Somehow I have been kind of giddy all day as if I had taken too much of my two daily doses of Morphine. I didn’t. Part of it is sheer enjoyment of spending a day with Mike Skubic. A fine personal assistant, Mike is also very in tune with my personal purposes. So in one day we have improved the design of our under-construction WPIT website, looked at fundraising plans, spent exhilarating time with Tom James working on the inclusive video game project, and also accomplished all sorts of typical daily stuff – eating, washing and so on.
Perhaps I am just tired! It’s been a full day and it’s not done yet and I have been “up” – not in bed – for a big part of it.
Then there is the Morphine. This week I started to take 2/3 of the doses permitted to me each day, but regularly whether or not I was feeling pain at the time. Practically this works out that I am taking 2 ml at 11:00am and 5:00pm. The reasoning behind the reduced overall dosage is to give my bowels a good chance to empty themselves in the morning, before I slow them down with the narcotic. The reasoning behind regular administration is to give myself a chance to lower the base amount of pain I feel day by day.
The concern remains – in Mike, in others, in myself. Am I, will I become addicted? The effects of the drug are minimal, yet at about the 5th hour I am counting down - when can I have the next dose or when can I lie down again!
I am swearing more, getting excited more, going from grumpy to happy and back more quickly. Is it the blogging that is releasing my social inhibitions?
This afternoon I picked up the misplaced prescription – Amitriptyline Hydrochloride. Its potential side effects include constipation, nausea, urinary retention and other worse stuff. I am terrified to take it.

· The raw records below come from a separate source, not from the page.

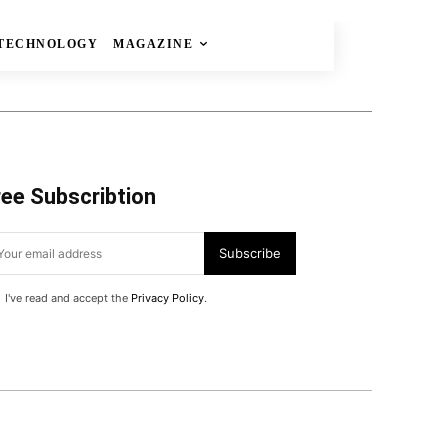
TECHNOLOGY
MAGAZINE
ree Subscribtion
Subscribe
I've read and accept the
Privacy Policy
.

I guess my point is: “When you are up to your ass in alligators it is hard to remember that your original objective was to drain the swamp.” I want to be comfortable enough to fulfill my life. Apparently there is no treatable “cause” of my pain, so I must learn how to live with it. I do not want to shift my life goals to managing financial burdens and side effects. Yet the government funded allopathic pathway keeps throwing me into waiting lines and medication hell. To go outside this system promises more effective approaches but continuous and prohibitive costs as well.
The past few weeks or so my expensive, government funded, high quality hospital bed mattress began to develop wrinkles in the plastic cover. These wrinkles became more persistent and were developing into ridges. I cannot move my own body so these ridges are a risk not just of discomfort and pain, but also of skin breakdown and infection.
I called the distributor requesting immediate assistance and the person at the other end said it could be weeks before the problem could be rectified – but, she suggested, in the meantime why didn’t I remove the cover?
Now I have owned three or four hospital bed mattresses in my life time and slept on many more and never has one had a removable cover – until this one. So it never occurred to me to look for a zipper. It’s there! The wrinkled cover is now in a closet and I am sleeping on the best mattress you can imagine.
So, when it comes to me and my pain, is there a zipper?